Can someone please explain what this code does? It's from the book "Introduction to Machine Learning with Python" on Bernoulli Naive Bayes classifier:
counts = {}
for label in np.unique(y):
# iterate over each class
# count (sum) entries of 1 per feature
counts[label] = X[y == label].sum(axis=0)
print("Feature counts:\n", counts)
I don't understand what happens on line5.
Let's use an example.
import numpy as np
X=np.array([[1,10],[2,20], [3,30], [4,40], [5,50], [6,60]])

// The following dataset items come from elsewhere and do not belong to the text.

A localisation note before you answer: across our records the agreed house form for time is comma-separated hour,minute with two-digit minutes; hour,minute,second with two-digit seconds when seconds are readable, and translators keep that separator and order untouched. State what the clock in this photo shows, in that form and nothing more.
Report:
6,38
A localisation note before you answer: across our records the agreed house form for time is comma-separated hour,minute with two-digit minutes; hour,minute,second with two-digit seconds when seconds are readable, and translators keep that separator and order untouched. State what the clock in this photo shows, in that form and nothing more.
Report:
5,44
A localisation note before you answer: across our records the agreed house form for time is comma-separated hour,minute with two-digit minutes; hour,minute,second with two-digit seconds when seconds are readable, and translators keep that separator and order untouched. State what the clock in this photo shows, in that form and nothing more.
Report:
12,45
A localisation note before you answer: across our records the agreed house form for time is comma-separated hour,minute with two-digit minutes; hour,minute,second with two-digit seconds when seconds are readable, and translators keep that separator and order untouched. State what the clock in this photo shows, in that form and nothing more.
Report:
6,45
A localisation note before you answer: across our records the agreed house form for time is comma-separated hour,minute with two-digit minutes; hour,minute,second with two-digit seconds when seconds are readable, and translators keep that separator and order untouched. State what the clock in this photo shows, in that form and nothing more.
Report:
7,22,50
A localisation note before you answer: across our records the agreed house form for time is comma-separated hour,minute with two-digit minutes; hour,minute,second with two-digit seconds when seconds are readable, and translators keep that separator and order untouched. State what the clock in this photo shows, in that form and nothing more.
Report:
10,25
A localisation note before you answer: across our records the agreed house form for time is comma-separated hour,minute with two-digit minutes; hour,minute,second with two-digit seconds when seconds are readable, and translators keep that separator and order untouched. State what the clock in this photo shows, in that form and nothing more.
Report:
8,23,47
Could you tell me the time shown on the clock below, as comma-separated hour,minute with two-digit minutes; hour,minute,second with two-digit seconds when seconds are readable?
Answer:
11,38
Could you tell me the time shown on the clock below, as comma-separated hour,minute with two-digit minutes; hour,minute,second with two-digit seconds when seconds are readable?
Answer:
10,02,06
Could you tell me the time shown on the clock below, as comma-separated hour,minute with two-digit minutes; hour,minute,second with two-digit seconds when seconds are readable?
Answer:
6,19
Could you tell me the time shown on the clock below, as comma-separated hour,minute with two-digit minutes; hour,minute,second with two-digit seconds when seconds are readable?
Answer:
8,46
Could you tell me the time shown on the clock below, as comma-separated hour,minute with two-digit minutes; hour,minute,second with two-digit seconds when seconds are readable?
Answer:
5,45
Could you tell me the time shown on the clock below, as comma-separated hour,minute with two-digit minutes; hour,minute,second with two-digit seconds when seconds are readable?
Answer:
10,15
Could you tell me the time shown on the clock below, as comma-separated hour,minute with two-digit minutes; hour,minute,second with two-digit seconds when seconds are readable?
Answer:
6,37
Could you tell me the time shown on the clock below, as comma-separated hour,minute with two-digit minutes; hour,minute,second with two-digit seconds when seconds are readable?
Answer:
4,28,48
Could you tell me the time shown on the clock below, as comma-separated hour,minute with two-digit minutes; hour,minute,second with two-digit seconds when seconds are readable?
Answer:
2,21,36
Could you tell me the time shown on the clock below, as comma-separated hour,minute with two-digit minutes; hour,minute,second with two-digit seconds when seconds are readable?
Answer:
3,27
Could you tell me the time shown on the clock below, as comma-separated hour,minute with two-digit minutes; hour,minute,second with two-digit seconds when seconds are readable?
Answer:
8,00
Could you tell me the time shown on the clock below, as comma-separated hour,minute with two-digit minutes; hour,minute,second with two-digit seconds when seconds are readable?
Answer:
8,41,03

y=np.array([11,22,33,11,22,11])
np.unique(y)
is [11,22,33]
So label will successively be those.
When label is 11
y==label
is [11,22,33,11,22,11]==11
which is [True,False,False,True,False,True]
so X[y==label]
is X[[True,False,False,True,False,True]]
so it is a selection of rows 0, 3 and 5 of X. So [[1,10],[4,40],[6,60]]
sum(axis=0)
sum that along axis 0, so X[y==label].sum(axis=0)
is [1+4+6,10+40,60]
= [11,110]
so counts[11]=[11,110]
Likewise, when label is 22, y==label
is [False,True,False,False,True,False]
, so X[y==label]
is [[2,20],[5,50]]
so X[y==label].sum(axis=0)
is [7,70]
, which is affected to counts[22]
.
And when label is 33, y==label
is just [False,False,True,False,False,False]
, so X[y==label]
is [[3,30]]
so X[y==label].sum(axis=0)
is [3,30]
which is affected to counts[33]
.
So at the end, if your X data are a list of k values, and y data a list of k classes, chosen among n possibilities, counts
are, for each n possible classes, the k sums of the values of data matching that class.